## Text section
····················

Following a brief cease-fire declared by the forces under the command
of General Laurent Nkunda, fighting again erupted on the 4th of
November. Ever since the 1994 Rwanda Genocide, and the subsequent
wars that raged between 1996 and 2002, the country has hardly seen
a moment's respite. The Kivu region has been the epicentre of the
latest round of fighting. In an interview with Firoze Manji, Ernest
Wamba Dia Wamba outlines the conditions necessary for a lasting
peace in the DRC.
Pambazuka
News: After many years of silence about the killings in
the DRC, the world's attention has suddenly turned to the current
sweeping of Laurent Nkunda's forces around Goma. What's brought
about this kind of attention?
Wamba
dia Wamba: I think that the change of the balance of forces
on the terrain is part of the reason. The scope of the humanitarian
catastrophe forces many western people connected with media, with
humanitarian organisations and also the rising interest in the situation
of the DRC around the US elections. One hears that the incumbent
regime would like to create hot situations either to help the Republican
candidate or to create faits accomplis for the new regime to deal
with. Around certain universities in the US, for example, for the
first time a trend has developed to take up the issue of the silence
on killings in the DRC. And, we have to add also the need for Western
capitalists, after the Chinese contract with the DRC government,
to re-assume their control over the Congolese resources. We hear
that the idea of a Kosovo is being played, but, if it materialises
it will be not for Congolese peoples’ interest but to have
control over very important mineral and agriculture potential resources
of the area.
Pambazuka
News: The mass media in the West predictably seeks to portray
the conflict as tribal. But what is this conflict about? What are
the political and economic factors behind the conflict?
Wamba
dia Wamba: Tribal differences have never been a cause of
conflict; other conditions must prevail to transform differences
into discriminations and these to lead to conflicts. There are of
course many unresolved issues since the Rwandese genocide took place
and many, including genocidaires, moved massively to the DRC as
recommended by the international community. Nkunda, for example
does use the presence of the FDLR [Forces Démocratiques de
Liberation du Rwanda], still committed to retake power in Rwanda
and perhaps carry out genocide, as one reason for his war. The truth
of the matter is that we have to distinguish between the main objective,
access and control over the resources, and the conditions facilitating
that objective, the existence of genocidaires creating havoc on
innocent people, the sentiments of exclusion still felt by the Tutsi
Congolese, the involvement of the DRC government with those genocidaires
– used as the government's marines, according to some –
and the possible alliances between business people aligned with
government officials of states in the region. Most of our regional
governments are actually led by security officers allied to businessmen.
It is said that Rwandese businessmen, among others, have been financing
Nkunda to keep control of the mines and continue exploit minerals
– coltan, niobium, etc – very much sought by transnational
enterprises producing or distributing mobile phones, satellites,
etc.

····················

[Dataset entries]
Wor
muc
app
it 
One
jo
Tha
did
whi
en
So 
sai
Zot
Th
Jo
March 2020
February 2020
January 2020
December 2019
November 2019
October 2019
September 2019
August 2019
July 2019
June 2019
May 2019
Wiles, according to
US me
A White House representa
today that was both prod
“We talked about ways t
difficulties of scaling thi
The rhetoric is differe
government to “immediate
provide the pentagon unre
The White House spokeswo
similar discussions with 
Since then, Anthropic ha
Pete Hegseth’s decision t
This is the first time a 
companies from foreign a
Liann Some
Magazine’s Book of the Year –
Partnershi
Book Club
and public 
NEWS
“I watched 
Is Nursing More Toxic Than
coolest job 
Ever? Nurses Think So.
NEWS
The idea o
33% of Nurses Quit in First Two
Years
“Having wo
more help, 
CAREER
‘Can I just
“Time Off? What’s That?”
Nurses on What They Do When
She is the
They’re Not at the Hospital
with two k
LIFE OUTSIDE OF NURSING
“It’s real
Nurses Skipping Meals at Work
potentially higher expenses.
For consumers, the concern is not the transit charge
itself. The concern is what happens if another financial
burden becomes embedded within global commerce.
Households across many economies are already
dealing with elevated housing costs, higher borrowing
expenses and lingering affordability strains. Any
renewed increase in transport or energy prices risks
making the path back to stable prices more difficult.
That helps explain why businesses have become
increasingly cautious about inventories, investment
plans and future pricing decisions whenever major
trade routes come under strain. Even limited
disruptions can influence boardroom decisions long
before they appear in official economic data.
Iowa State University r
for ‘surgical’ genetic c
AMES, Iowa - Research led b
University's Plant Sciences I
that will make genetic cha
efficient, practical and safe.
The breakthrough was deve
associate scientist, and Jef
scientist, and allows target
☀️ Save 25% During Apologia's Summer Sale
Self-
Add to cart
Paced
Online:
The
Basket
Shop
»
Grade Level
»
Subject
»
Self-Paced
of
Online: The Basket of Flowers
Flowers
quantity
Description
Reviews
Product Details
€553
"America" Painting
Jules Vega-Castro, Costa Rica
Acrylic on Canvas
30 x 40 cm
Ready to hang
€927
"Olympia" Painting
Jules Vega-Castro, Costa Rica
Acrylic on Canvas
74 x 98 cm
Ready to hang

····················

## Explore the material
**a.** List every person named in the interview on the conflict in the DRC.
**b.** Write a continuation of the interview on the conflict in the DRC, starting after its last sentence.
These dataset entries were taken from a different source than the interview.

## Answers for this exercise
**a.**
Laurent Nkunda
Firoze Manji
Ernest Wamba Dia Wamba

**b.**
The
subsoil of the whole of the DRC has almost been sold out with contracts
to so-called partners. Quite a few family members of people in power,
from the summit on, find themselves on those contracts. One suspects
that in zones where there is no firm control by any state, weapons
decide everything. In a sense, Kivu is now the weakest link of the
globalisation’s chain. We need to identify the different contradictions
converging there. The absence of a real state authority, apparently
willed by some who are in the State, facilitates the agents of the
world economy of crime.
Pambazuka
News: What are the roles of Rwanda, Uganda, Zimbabwe and
Angola in this conflict? What's in it for them?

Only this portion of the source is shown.